Latest update December 2nd, 2024 1:00 AM
May 27, 2014 News
Guyana’s capability to deal with and treat patients who require emergency medical attention at its major hospitals and health care facilities is expected to be boosted and improved. Emergency Room (ER) doctors from across Guyana wrapped up a three-day Continuing Medical Education (CME) Training Session in New Amsterdam.
The group of medical practitioners benefited from lectures and educative sessions from ER specialists from Vanderbilt University Medical Centre in the USA, and from the University of the West Indies (UWI), on emergency room procedures and practices.
The CME is opened to the general public of doctors across Guyana. At least seven faculties from Vanderbilt and one from UWI performed the CME. Associate Chief-of-Staff of Vanderbilt Medical Centre, Dr. Stephan Russ, said that 14 trainee resident doctors were also part of the attendance.

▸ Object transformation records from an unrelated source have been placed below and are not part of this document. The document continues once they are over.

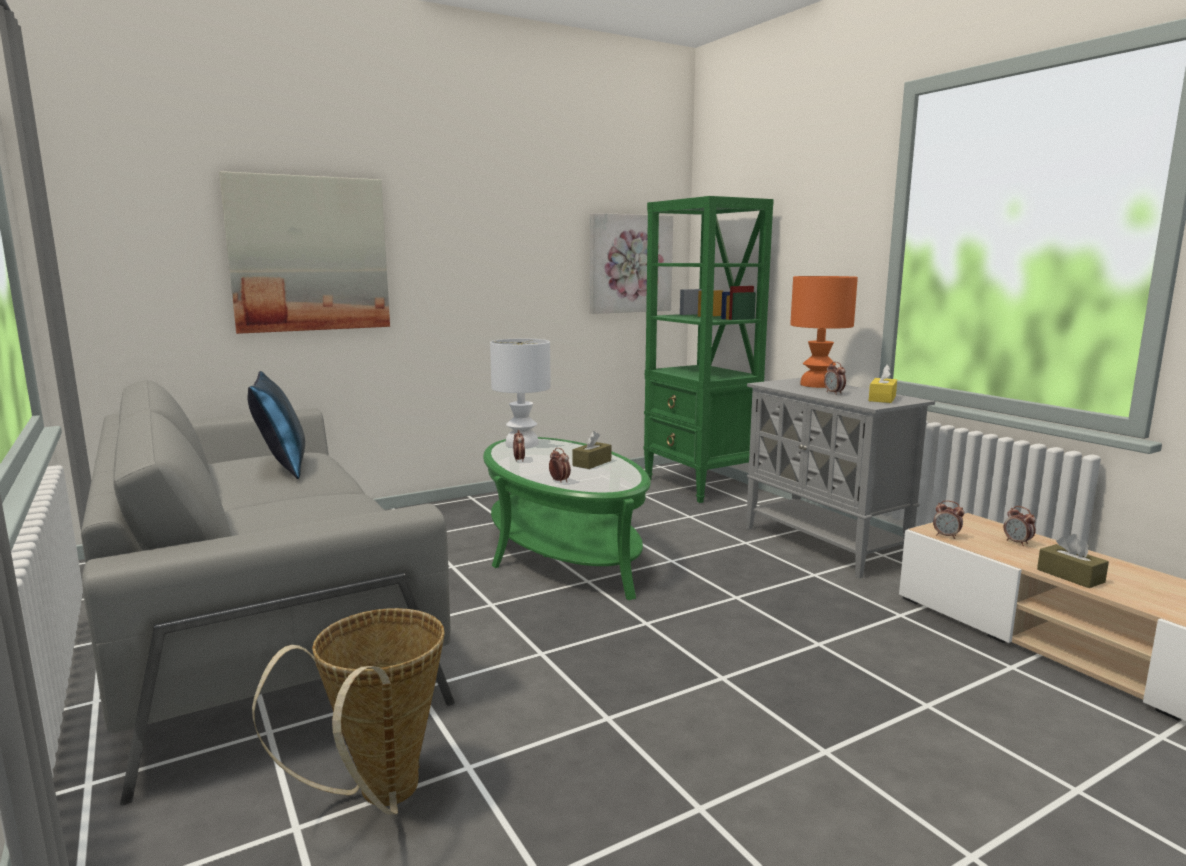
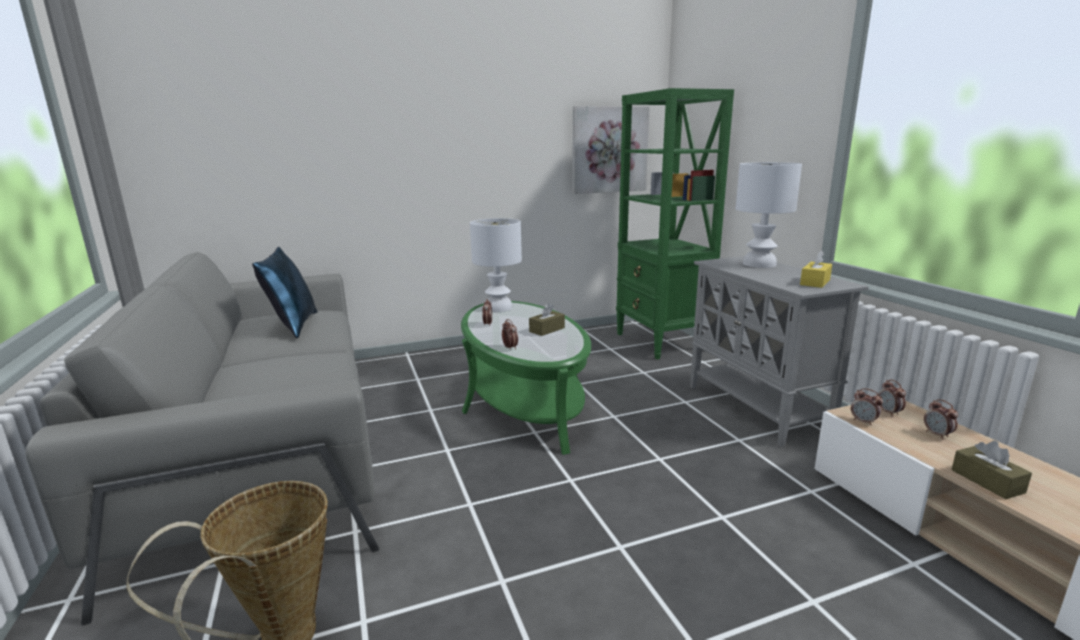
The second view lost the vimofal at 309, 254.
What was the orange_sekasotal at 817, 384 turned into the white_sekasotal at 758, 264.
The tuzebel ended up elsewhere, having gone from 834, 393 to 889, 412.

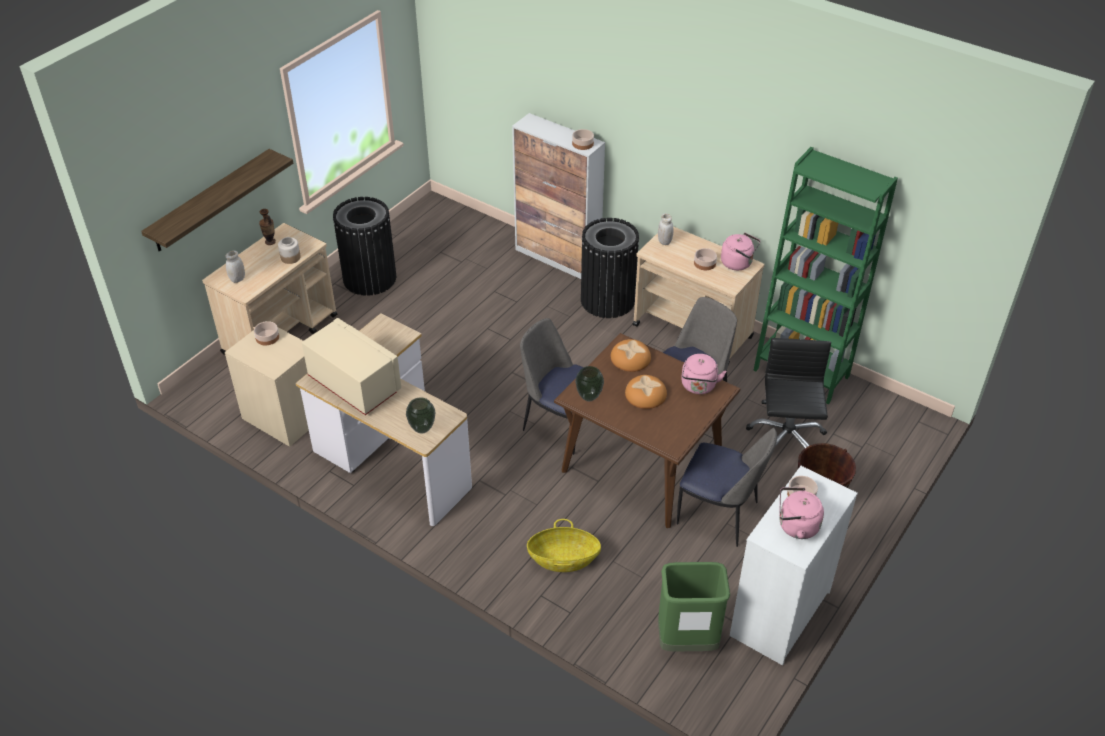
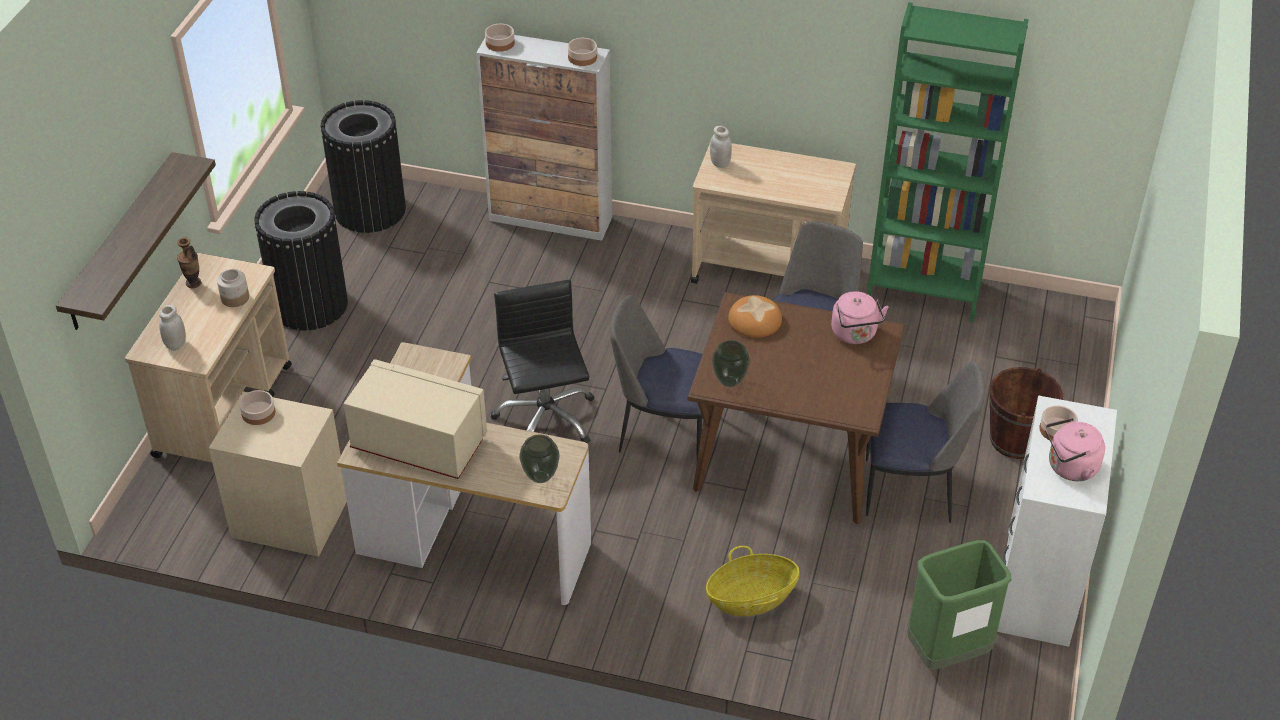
The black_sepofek ended up elsewhere, having gone from 607, 300 to 370, 210.
The second view lost the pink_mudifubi at 738, 263.
The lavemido ended up elsewhere, having gone from 704, 263 to 499, 43.
The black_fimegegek ended up elsewhere, having gone from 786, 439 to 545, 419.
The second view lost the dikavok at 645, 395.

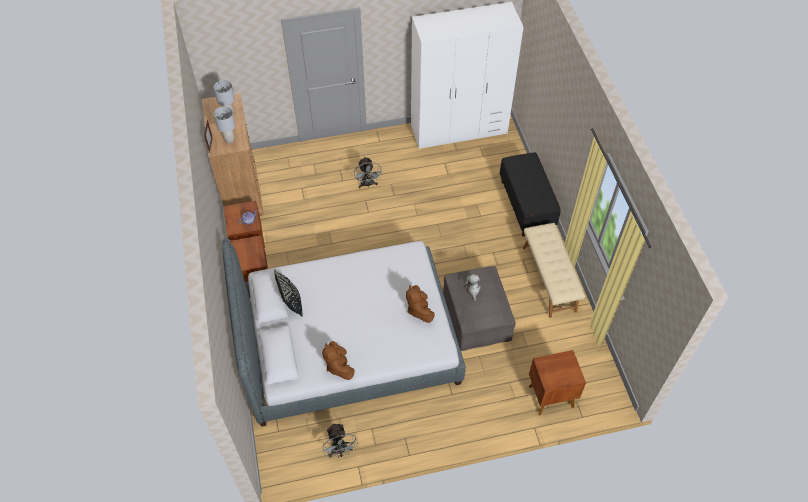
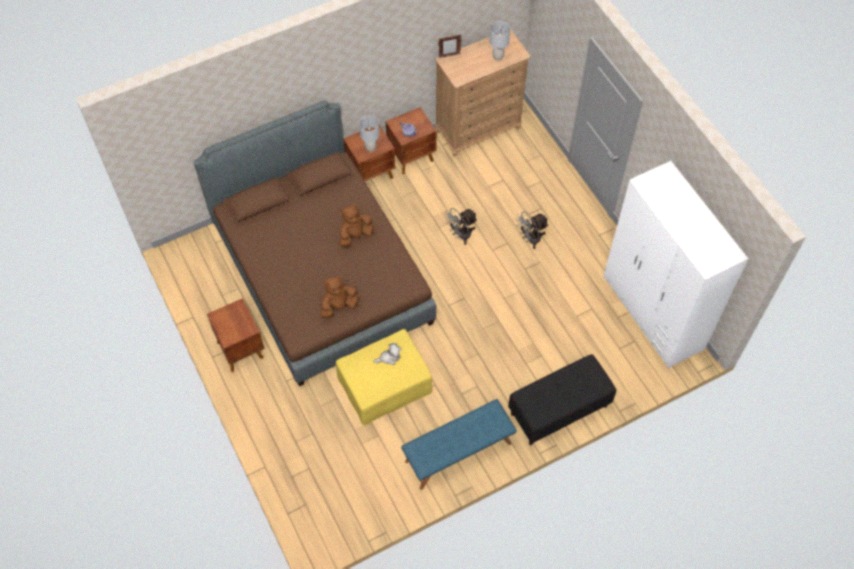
The grey_sekasotal ended up elsewhere, having gone from 230, 140 to 371, 148.
What was the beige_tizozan at 549, 279 turned into the blue_tizozan at 458, 453.
What was the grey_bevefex at 348, 343 turned into the brown_bevefex at 321, 274.
What was the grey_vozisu at 476, 317 turned into the yellow_vozisu at 384, 385.
The second view lost the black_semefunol at 291, 302.
The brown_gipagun ended up elsewhere, having gone from 338, 366 to 355, 235.
The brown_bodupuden ended up elsewhere, having gone from 550, 395 to 240, 349.
The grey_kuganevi ended up elsewhere, having gone from 340, 451 to 461, 235.

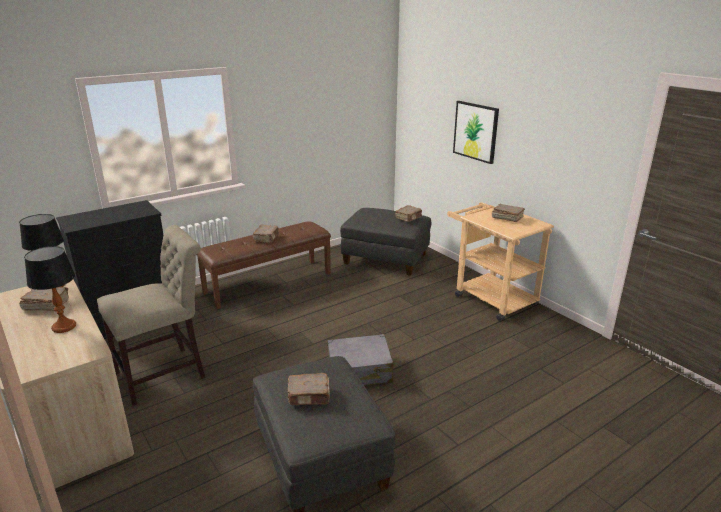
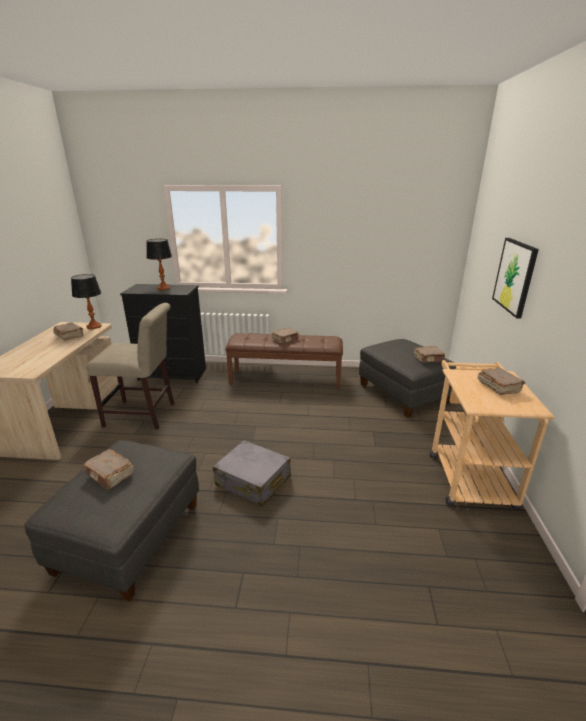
The sekasotal ended up elsewhere, having gone from 63, 327 to 163, 288.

Dr. Zulfikar Bux, Head of the ER at the Georgetown Public Hospital Corporation (GPHC), speaking to Kaieteur News yesterday at the workshop, said that training for ER Physicians started way back in 2010, and is nothing really new. Annual ‘crash- courses’ in Emergency Medicine, he stated, are regularly done, and new batches of doctors benefit.
Dr. Bux added that the CMEs would help to educate the doctors “of toxicological emergencies… [snake] bites and stings, so we’re trying to deliver emergency education, because it is a new field and we are trying to deliver it in Berbice and bring our knowledge base to Berbice.”
He said that emergency medicine training needs not only to be broadcast in Georgetown; rather it should become available in all parts of the country. He praised the Berbice Regional Health Authority (BRHA) for its support along with Dr. Vishalya Sharma, Medical Superintendent of the N/A Hospital and its CEO, Alan Johnson.
“There is that support since we started this initiative…and the plan is to continue to strengthen the relationship with BRHA so we can bring emergency medicine formally maybe in a few years and have emergency medical specialist also work in the county of Berbice.”
He added that Emergency medicine is a very crucial part in any health care system, thus it encompasses the pre- hospital care, “so it’s something that has been realized in the U.S…and Guyana recently started it.” He said that it is very important since patients come to the hospitals with various differentiated issues in terms of sorting them out, diagnosing them and bringing them to the right doctors.
Dr. Bux noted that it is very important to have patients from the public “be faced with the correct doctors…and unfortunately at this point in time, we do not have enough emergency doctors in Guyana, but in due time, with these training processes and specialty programmes that we have, we will have them and once we do, then emergency care for the general public will be vastly improved.”
Strides in emergency care
The medical official said that Guyana’s main hospitals, Georgetown Public and New Amsterdam, are indeed making strides with the way they are dealing with emergency care. If a comparison is made before the training started in 2010 and now, “you will see a great development.”
“You’d go to G/T Hospital and the quality of care has increased. We have actually improved the turn- over times for patients that are really sick, picking up a lot more on diagnosis probably not picked up as early as they used to. We have delivered acute care, delivering cardiac support in the ER, doing CPR—so we are actually saving lives more now in the emergency and that’s what emergency medicine is…saving lives against time.”
The health system, he said, is always short on time when people come in very sick, “and emergency doctors are doctors who are trained to actually deliver critical care in the shortest amount of time.”
He noted, too, that improvement has also been noted at the N/A Hospital because resident doctors are going there to do rotation from time to time.
The ER at the New Amsterdam Hospital, he said, has been restructured over the past year, making it more patient- friendly, more spacious, “and at the same time, bringing more beds…and also, we’ve done triage, so patients are sorted out properly, so instead of waiting their turn, they are actually triaged according to their medical condition.”
As it is, the focus is to continue these initiatives at the national referral [tertiary] hospitals (GT & N/A), “We’ve also done Diamond [Hospital] and Linden…The idea is to start at the main hospitals; go to the regional hospitals; address those main centres, and then from there, once we have more specialists, go down the line and address the peripheral hospitals.”
Bux thanked the two foreign teams for delivering these training to the local cadre of doctors.